TASK TO COMPLETE: Print nothing except the lines of the listing below from the line with "Rendered at 1500 by 844 pixels." to the line with "Identify the document", each exactly as written, both ends included.

DATA SUPPLIED:
Segment Open

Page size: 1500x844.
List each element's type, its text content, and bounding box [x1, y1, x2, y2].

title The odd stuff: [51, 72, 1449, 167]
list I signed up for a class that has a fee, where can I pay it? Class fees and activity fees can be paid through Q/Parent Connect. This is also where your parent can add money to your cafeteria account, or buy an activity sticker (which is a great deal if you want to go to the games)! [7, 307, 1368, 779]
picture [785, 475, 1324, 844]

Segment Closed
Segment Open

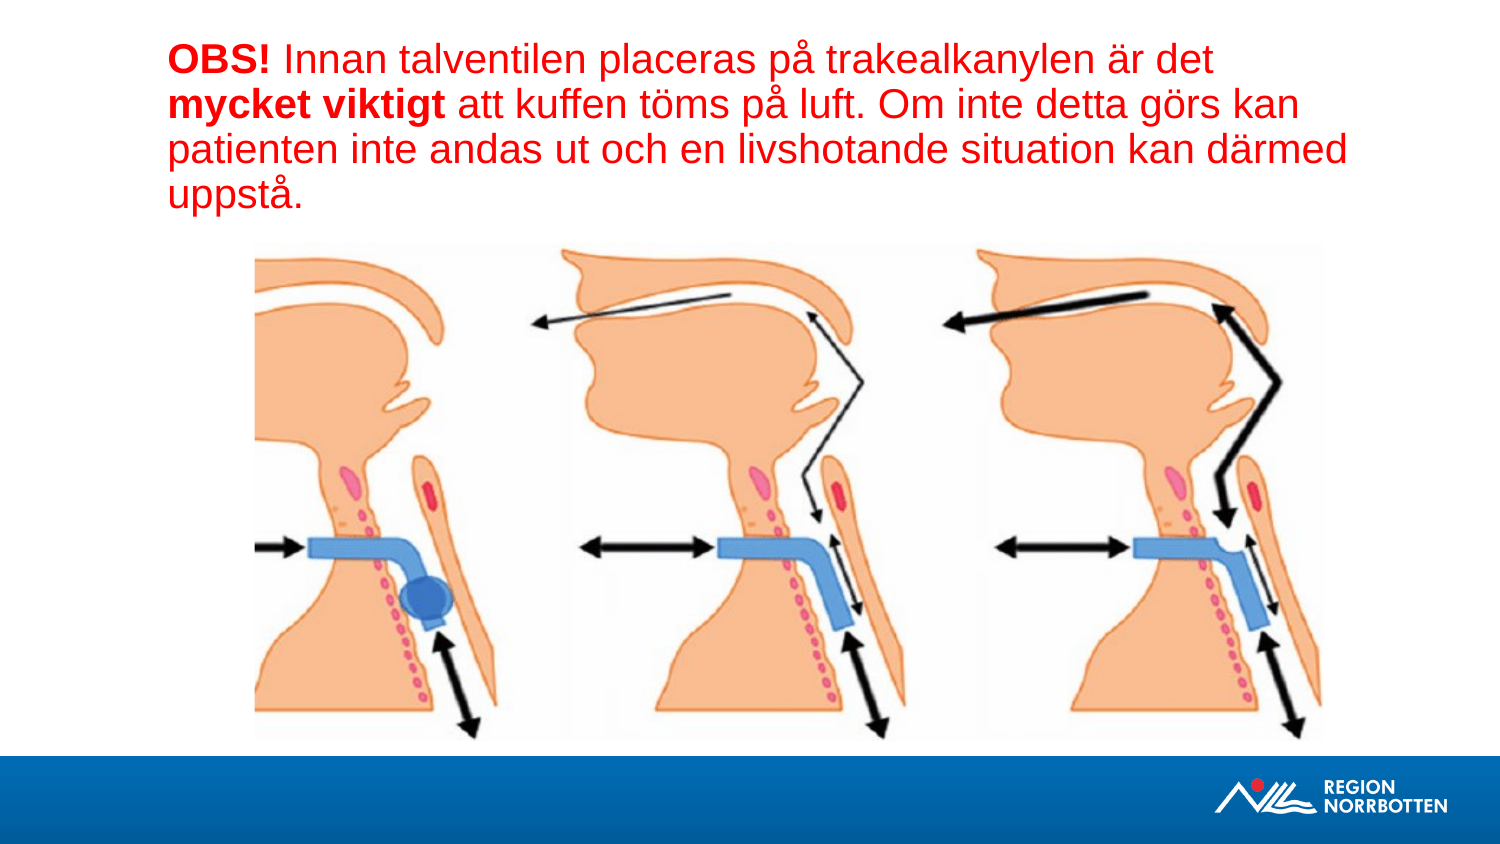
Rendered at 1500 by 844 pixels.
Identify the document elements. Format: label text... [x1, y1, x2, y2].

Segment Closed

SOLUTION FOR THIS PROBLEM:
Rendered at 1500 by 844 pixels.
Identify the document elements. Format: label text... [x1, y1, x2, y2].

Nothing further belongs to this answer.